Et pourtant, ce qui m'a décidée, chers lecteurs, à vous en parler encore au risque de faire voler les assiettes, ce n'est pas la nouvelle salve de rienàvoirisme occasionnée par l'attentat de Barcelone, ni même le spectacle d'une foule criant « Ni terrorisme ni islamophobie », qui fait écrire au journaliste Bernard de la Villardière que « demain, on nous expliquera que c'est la peur de l'islam qui alimente le terrorisme ». Non, ce qui m'enrage, c'est la bronca numérique déclenchée contre Charlie Hebdo après sa Une sur Barcelone – « Islam, religion de paix... éternelle ». Et aussi le fait que, à la courageuse exception de Manuel Valls, presque personne, à gauche, n'ait jugé utile de proclamer son amour de la liberté pour laquelle Charb, Cabu, Tignous et tous les autres sont tombés et que tous juraient, le 11 janvier 2015, de chérir et de protéger.

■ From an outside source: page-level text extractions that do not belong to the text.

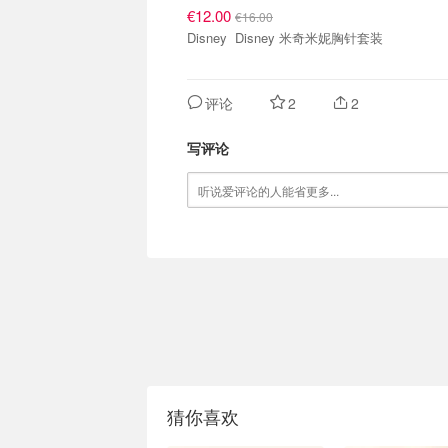
€12.00
€16.00
Disney Disney 米奇米妮胸针套装
评论
2
2
写评论
猜你喜欢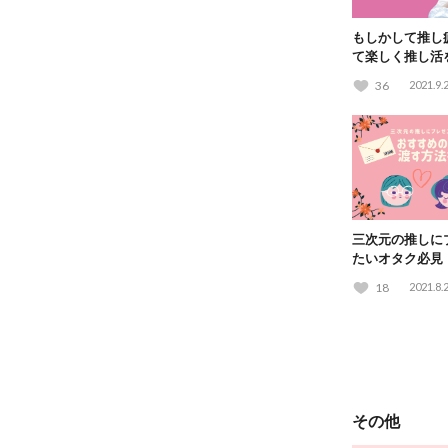
もしかして推し
て楽しく推し活
36
2021.9.
三次元の推しに
たいオタク必見
ゼントや渡す方
18
2021.8.
その他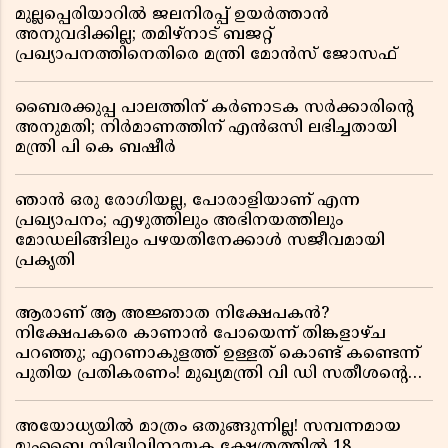
മുല്ലപ്പെരിയാറിൽ ജലനിരപ്പ് ഉയർത്താൻ
അനുവദിക്കില്ല; തമിഴ്നാട് ബജറ്റ്
പ്രഖ്യാപനത്തിനെതിരെ മന്ത്രി മോൻസ് ജോസഫ്
ബൈരക്കുപ്പ പാലത്തിന് കർണാടക സർക്കാരിൻ്റെ
അനുമതി; നിർമാണത്തിന് എൻഒസി ലഭിച്ചതായി
മന്ത്രി പി കെ ബഷീർ
ഞാൻ ഒരു രോഗിയല്ല, പോരാളിയാണ് എന്ന
പ്രഖ്യാപനം; എഴുത്തിലും അഭിനയത്തിലും
മോഡലിങ്ങിലും പഴയതിനേക്കാൾ സജീവമായി
പ്രകൃതി
ആരാണ് ആ അജ്ഞാത നിക്ഷേപകൻ?
നിക്ഷേപകരെ കാണാൻ പോയെന്ന് തിങ്കളാഴ്ച
പറഞ്ഞു; എറണാകുളത്ത് ഉള്ളത് കൊണ്ട് കണ്ടെന്ന്
പുതിയ പ്രതികരണം! മുഖ്യമന്ത്രി വി ഡി സതീശന്റെ
മറ്റൊരു യു-ടേൺ കൂടി വിവാദമാകുമ്പോൾ
അയോധ്യയിൽ മാത്രം ഒതുങ്ങുന്നില്ല! സമ്പന്നമായ
മുംബൈ സിദ്ധിവിനായക ക്ഷേത്രത്തിൽ 18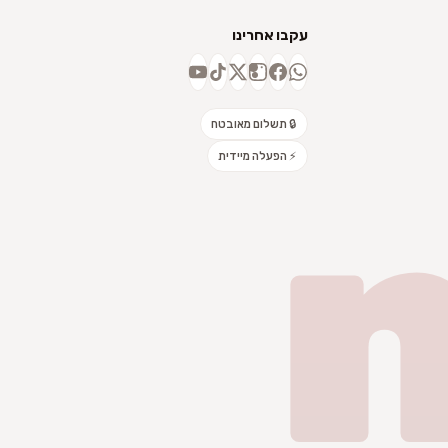
עקבו אחרינו
🔒 תשלום מאובטח
⚡ הפעלה מיידית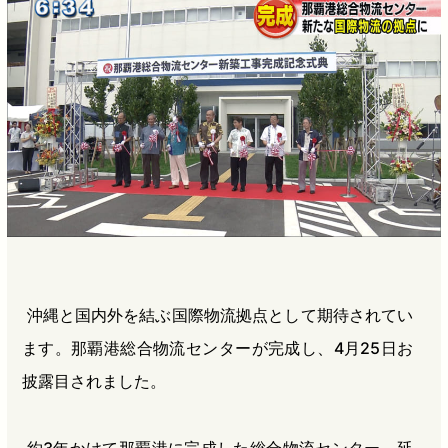
b
n
a
o
a
d
o
s
k
沖縄と国内外を結ぶ国際物流拠点として期待されてい
ます。那覇港総合物流センターが完成し、4月25日お
披露目されました。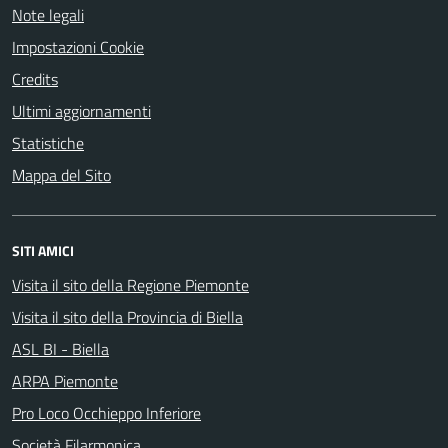
Note legali
Impostazioni Cookie
Credits
Ultimi aggiornamenti
Statistiche
Mappa del Sito
SITI AMICI
Visita il sito della Regione Piemonte
Visita il sito della Provincia di Biella
ASL BI - Biella
ARPA Piemonte
Pro Loco Occhieppo Inferiore
Società Filarmonica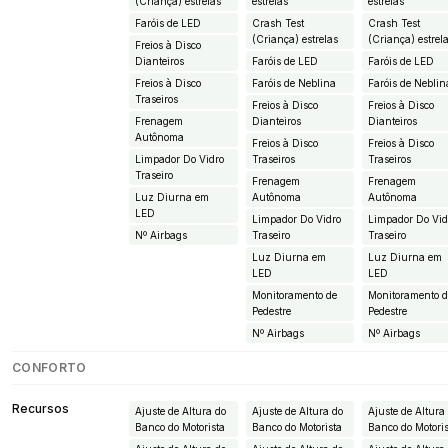
(Criança) estrelas
estrelas
estrelas
Faróis de LED
Crash Test
Crash Test
(Criança) estrelas
(Criança) estrel
Freios à Disco
Dianteiros
Faróis de LED
Faróis de LED
Freios à Disco
Faróis de Neblina
Faróis de Neblin
Traseiros
Freios à Disco
Freios à Disco
Frenagem
Dianteiros
Dianteiros
Autônoma
Freios à Disco
Freios à Disco
Limpador Do Vidro
Traseiros
Traseiros
Traseiro
Frenagem
Frenagem
Luz Diurna em
Autônoma
Autônoma
LED
Limpador Do Vidro
Limpador Do Vid
Nº Airbags
Traseiro
Traseiro
Luz Diurna em
Luz Diurna em
LED
LED
Monitoramento de
Monitoramento 
Pedestre
Pedestre
Nº Airbags
Nº Airbags
CONFORTO
Recursos
Ajuste de Altura do
Ajuste de Altura do
Ajuste de Altura
Banco do Motorista
Banco do Motorista
Banco do Motori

Souvenez-vous. Ils ne nous faisaient pas peur. Notre laïcité et notre droit de critiquer, de blasphémer et de déconner étaient nos biens les plus précieux. La France était le phare mondial de l'humour et de la liberté d'expression. Aujourd'hui, dès que l'on suggère l'existence d'un lien entre les terroristes et la religion dont ils se réclament, dès que l'on relève les expressions concrètes et multiples d'un séparatisme pudibond et sourcilleux, on a le droit, sur les réseaux sociaux, et parfois dans les tribunaux, à un festival de susceptibilité musulmane relayée par les belles âmes antiracistes, qui ne voient de mal que blanc et occidental. Pour cette nouvelle « affaire Charlie », le pompon de la soumission est conjointement attribué au crypto-insoumis Philippe Marlière, qui a fait part de sa « nausée », et à Stéphane Le Foll qui, face à Jean-Jacques Bourdin, s'est empressé de dénoncer « les amalgames très dangereux » et « l'irresponsabilité » des journalistes. Et ta sœur, elle est responsable ?
Riss, le patron de ces irresponsables, refuse de jeter l'éponge en dépit de la dureté de son existence sous surveillance policière. Dans un formidable édito, intitulé « Les autruches en vacances », il observe que « quelque chose a changé depuis le 7 janvier 2015. [...] Un travail de propagande est parvenu à distraire nos esprits et à dissocier ces attentats de toute question religieuse. [...] Curieusement, chaque fois que les intégristes musulmans commettent des crimes, on dresse autour d'eux un cordon sanitaire afin d'épargner à la religion de Mahomet la moindre critique ». Que ce constat soit fait par l'un des survivants du carnage du 7 janvier 2015 devrait obliger, ou a minima inciter, chacun à la décence. On a vu ce qu'il en était. À ce train-là, on dira bientôt « heureux comme en islamiste en France ».